** Opening AVAILABLE DATA block **

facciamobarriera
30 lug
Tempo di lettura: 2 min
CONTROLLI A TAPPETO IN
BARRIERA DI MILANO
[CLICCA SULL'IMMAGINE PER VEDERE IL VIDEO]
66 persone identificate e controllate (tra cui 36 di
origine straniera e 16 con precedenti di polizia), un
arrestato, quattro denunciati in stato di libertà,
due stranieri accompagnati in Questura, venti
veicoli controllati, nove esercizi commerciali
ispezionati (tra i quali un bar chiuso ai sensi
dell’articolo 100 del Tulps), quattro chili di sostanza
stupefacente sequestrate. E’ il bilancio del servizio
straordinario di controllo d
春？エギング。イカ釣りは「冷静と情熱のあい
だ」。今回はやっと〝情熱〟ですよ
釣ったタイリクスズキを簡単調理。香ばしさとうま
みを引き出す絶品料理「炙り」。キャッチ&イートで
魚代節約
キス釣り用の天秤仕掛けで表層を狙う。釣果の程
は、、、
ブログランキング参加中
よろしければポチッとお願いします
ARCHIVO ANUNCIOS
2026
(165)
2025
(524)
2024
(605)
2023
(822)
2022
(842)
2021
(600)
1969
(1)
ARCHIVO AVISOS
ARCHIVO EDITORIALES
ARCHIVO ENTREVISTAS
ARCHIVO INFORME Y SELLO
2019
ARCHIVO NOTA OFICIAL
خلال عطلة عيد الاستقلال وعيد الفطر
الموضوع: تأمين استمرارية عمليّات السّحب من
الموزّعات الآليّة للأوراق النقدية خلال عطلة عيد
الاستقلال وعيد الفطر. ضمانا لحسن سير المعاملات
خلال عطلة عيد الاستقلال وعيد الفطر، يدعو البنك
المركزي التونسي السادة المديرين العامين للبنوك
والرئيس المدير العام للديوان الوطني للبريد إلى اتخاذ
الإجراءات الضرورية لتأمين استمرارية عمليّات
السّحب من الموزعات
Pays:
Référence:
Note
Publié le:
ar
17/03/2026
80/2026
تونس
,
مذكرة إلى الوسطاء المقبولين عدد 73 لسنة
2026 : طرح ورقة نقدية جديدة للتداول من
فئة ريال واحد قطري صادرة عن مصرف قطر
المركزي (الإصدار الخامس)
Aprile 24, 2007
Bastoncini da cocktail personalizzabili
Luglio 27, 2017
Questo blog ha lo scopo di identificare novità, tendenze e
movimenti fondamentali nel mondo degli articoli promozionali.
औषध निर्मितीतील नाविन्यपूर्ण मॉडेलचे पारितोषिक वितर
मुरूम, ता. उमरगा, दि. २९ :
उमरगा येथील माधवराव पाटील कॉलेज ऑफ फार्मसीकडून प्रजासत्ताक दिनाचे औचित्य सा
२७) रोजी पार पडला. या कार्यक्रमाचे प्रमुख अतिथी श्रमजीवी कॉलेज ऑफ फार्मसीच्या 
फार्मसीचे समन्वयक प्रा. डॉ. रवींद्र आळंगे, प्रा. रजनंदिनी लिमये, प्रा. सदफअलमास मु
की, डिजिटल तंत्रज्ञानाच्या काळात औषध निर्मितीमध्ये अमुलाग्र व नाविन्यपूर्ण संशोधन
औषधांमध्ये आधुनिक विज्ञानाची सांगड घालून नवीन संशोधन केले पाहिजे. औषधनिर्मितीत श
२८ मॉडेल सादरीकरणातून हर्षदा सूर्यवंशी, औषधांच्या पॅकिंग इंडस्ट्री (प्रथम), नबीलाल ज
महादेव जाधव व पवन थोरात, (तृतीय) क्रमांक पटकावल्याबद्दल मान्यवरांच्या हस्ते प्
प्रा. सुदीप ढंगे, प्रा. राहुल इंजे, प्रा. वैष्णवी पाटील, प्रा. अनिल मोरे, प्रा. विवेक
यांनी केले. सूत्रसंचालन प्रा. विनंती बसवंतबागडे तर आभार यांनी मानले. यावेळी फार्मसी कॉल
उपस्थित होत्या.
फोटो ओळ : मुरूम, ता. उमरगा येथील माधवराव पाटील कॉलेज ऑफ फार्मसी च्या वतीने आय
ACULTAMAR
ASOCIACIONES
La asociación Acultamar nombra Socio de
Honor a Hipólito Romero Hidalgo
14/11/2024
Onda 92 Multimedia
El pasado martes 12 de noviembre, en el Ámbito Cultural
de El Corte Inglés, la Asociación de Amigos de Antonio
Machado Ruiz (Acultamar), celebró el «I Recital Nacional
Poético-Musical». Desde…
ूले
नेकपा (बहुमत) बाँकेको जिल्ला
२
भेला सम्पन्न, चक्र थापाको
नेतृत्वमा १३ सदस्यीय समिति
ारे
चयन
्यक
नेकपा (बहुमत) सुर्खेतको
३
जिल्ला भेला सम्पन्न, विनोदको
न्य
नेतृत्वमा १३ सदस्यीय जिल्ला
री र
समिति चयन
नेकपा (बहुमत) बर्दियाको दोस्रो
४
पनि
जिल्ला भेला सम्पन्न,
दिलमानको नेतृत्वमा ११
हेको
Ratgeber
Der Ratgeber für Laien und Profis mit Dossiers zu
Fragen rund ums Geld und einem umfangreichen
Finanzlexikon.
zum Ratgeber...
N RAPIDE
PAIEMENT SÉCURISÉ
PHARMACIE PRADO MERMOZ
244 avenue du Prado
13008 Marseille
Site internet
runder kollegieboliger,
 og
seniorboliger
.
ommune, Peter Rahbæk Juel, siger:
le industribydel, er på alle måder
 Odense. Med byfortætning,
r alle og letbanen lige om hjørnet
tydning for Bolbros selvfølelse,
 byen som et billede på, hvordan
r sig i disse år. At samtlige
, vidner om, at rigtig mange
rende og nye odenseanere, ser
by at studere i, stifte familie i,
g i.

** Closing AVAILABLE DATA block **

§ **TASK DESCRIPTION**
Please reproduce the lines above, replacing every "ARCHIVO" with "ARCHIVE" and changing nothing else.

§ **TASK RESULT**
facciamobarriera
30 lug
Tempo di lettura: 2 min
CONTROLLI A TAPPETO IN
BARRIERA DI MILANO
[CLICCA SULL'IMMAGINE PER VEDERE IL VIDEO]
66 persone identificate e controllate (tra cui 36 di
origine straniera e 16 con precedenti di polizia), un
arrestato, quattro denunciati in stato di libertà,
due stranieri accompagnati in Questura, venti
veicoli controllati, nove esercizi commerciali
ispezionati (tra i quali un bar chiuso ai sensi
dell’articolo 100 del Tulps), quattro chili di sostanza
stupefacente sequestrate. E’ il bilancio del servizio
straordinario di controllo d
春？エギング。イカ釣りは「冷静と情熱のあい
だ」。今回はやっと〝情熱〟ですよ
釣ったタイリクスズキを簡単調理。香ばしさとうま
みを引き出す絶品料理「炙り」。キャッチ&イートで
魚代節約
キス釣り用の天秤仕掛けで表層を狙う。釣果の程
は、、、
ブログランキング参加中
よろしければポチッとお願いします
ARCHIVE ANUNCIOS
2026
(165)
2025
(524)
2024
(605)
2023
(822)
2022
(842)
2021
(600)
1969
(1)
ARCHIVE AVISOS
ARCHIVE EDITORIALES
ARCHIVE ENTREVISTAS
ARCHIVE INFORME Y SELLO
2019
ARCHIVE NOTA OFICIAL
خلال عطلة عيد الاستقلال وعيد الفطر
الموضوع: تأمين استمرارية عمليّات السّحب من
الموزّعات الآليّة للأوراق النقدية خلال عطلة عيد
الاستقلال وعيد الفطر. ضمانا لحسن سير المعاملات
خلال عطلة عيد الاستقلال وعيد الفطر، يدعو البنك
المركزي التونسي السادة المديرين العامين للبنوك
والرئيس المدير العام للديوان الوطني للبريد إلى اتخاذ
الإجراءات الضرورية لتأمين استمرارية عمليّات
السّحب من الموزعات
Pays:
Référence:
Note
Publié le:
ar
17/03/2026
80/2026
تونس
,
مذكرة إلى الوسطاء المقبولين عدد 73 لسنة
2026 : طرح ورقة نقدية جديدة للتداول من
فئة ريال واحد قطري صادرة عن مصرف قطر
المركزي (الإصدار الخامس)
Aprile 24, 2007
Bastoncini da cocktail personalizzabili
Luglio 27, 2017
Questo blog ha lo scopo di identificare novità, tendenze e
movimenti fondamentali nel mondo degli articoli promozionali.
औषध निर्मितीतील नाविन्यपूर्ण मॉडेलचे पारितोषिक वितर
मुरूम, ता. उमरगा, दि. २९ :
उमरगा येथील माधवराव पाटील कॉलेज ऑफ फार्मसीकडून प्रजासत्ताक दिनाचे औचित्य सा
२७) रोजी पार पडला. या कार्यक्रमाचे प्रमुख अतिथी श्रमजीवी कॉलेज ऑफ फार्मसीच्या 
फार्मसीचे समन्वयक प्रा. डॉ. रवींद्र आळंगे, प्रा. रजनंदिनी लिमये, प्रा. सदफअलमास मु
की, डिजिटल तंत्रज्ञानाच्या काळात औषध निर्मितीमध्ये अमुलाग्र व नाविन्यपूर्ण संशोधन
औषधांमध्ये आधुनिक विज्ञानाची सांगड घालून नवीन संशोधन केले पाहिजे. औषधनिर्मितीत श
२८ मॉडेल सादरीकरणातून हर्षदा सूर्यवंशी, औषधांच्या पॅकिंग इंडस्ट्री (प्रथम), नबीलाल ज
महादेव जाधव व पवन थोरात, (तृतीय) क्रमांक पटकावल्याबद्दल मान्यवरांच्या हस्ते प्
प्रा. सुदीप ढंगे, प्रा. राहुल इंजे, प्रा. वैष्णवी पाटील, प्रा. अनिल मोरे, प्रा. विवेक
यांनी केले. सूत्रसंचालन प्रा. विनंती बसवंतबागडे तर आभार यांनी मानले. यावेळी फार्मसी कॉल
उपस्थित होत्या.
फोटो ओळ : मुरूम, ता. उमरगा येथील माधवराव पाटील कॉलेज ऑफ फार्मसी च्या वतीने आय
ACULTAMAR
ASOCIACIONES
La asociación Acultamar nombra Socio de
Honor a Hipólito Romero Hidalgo
14/11/2024
Onda 92 Multimedia
El pasado martes 12 de noviembre, en el Ámbito Cultural
de El Corte Inglés, la Asociación de Amigos de Antonio
Machado Ruiz (Acultamar), celebró el «I Recital Nacional
Poético-Musical». Desde…
ूले
नेकपा (बहुमत) बाँकेको जिल्ला
२
भेला सम्पन्न, चक्र थापाको
नेतृत्वमा १३ सदस्यीय समिति
ारे
चयन
्यक
नेकपा (बहुमत) सुर्खेतको
३
जिल्ला भेला सम्पन्न, विनोदको
न्य
नेतृत्वमा १३ सदस्यीय जिल्ला
री र
समिति चयन
नेकपा (बहुमत) बर्दियाको दोस्रो
४
पनि
जिल्ला भेला सम्पन्न,
दिलमानको नेतृत्वमा ११
हेको
Ratgeber
Der Ratgeber für Laien und Profis mit Dossiers zu
Fragen rund ums Geld und einem umfangreichen
Finanzlexikon.
zum Ratgeber...
N RAPIDE
PAIEMENT SÉCURISÉ
PHARMACIE PRADO MERMOZ
244 avenue du Prado
13008 Marseille
Site internet
runder kollegieboliger,
 og
seniorboliger
.
ommune, Peter Rahbæk Juel, siger:
le industribydel, er på alle måder
 Odense. Med byfortætning,
r alle og letbanen lige om hjørnet
tydning for Bolbros selvfølelse,
 byen som et billede på, hvordan
r sig i disse år. At samtlige
, vidner om, at rigtig mange
rende og nye odenseanere, ser
by at studere i, stifte familie i,
g i.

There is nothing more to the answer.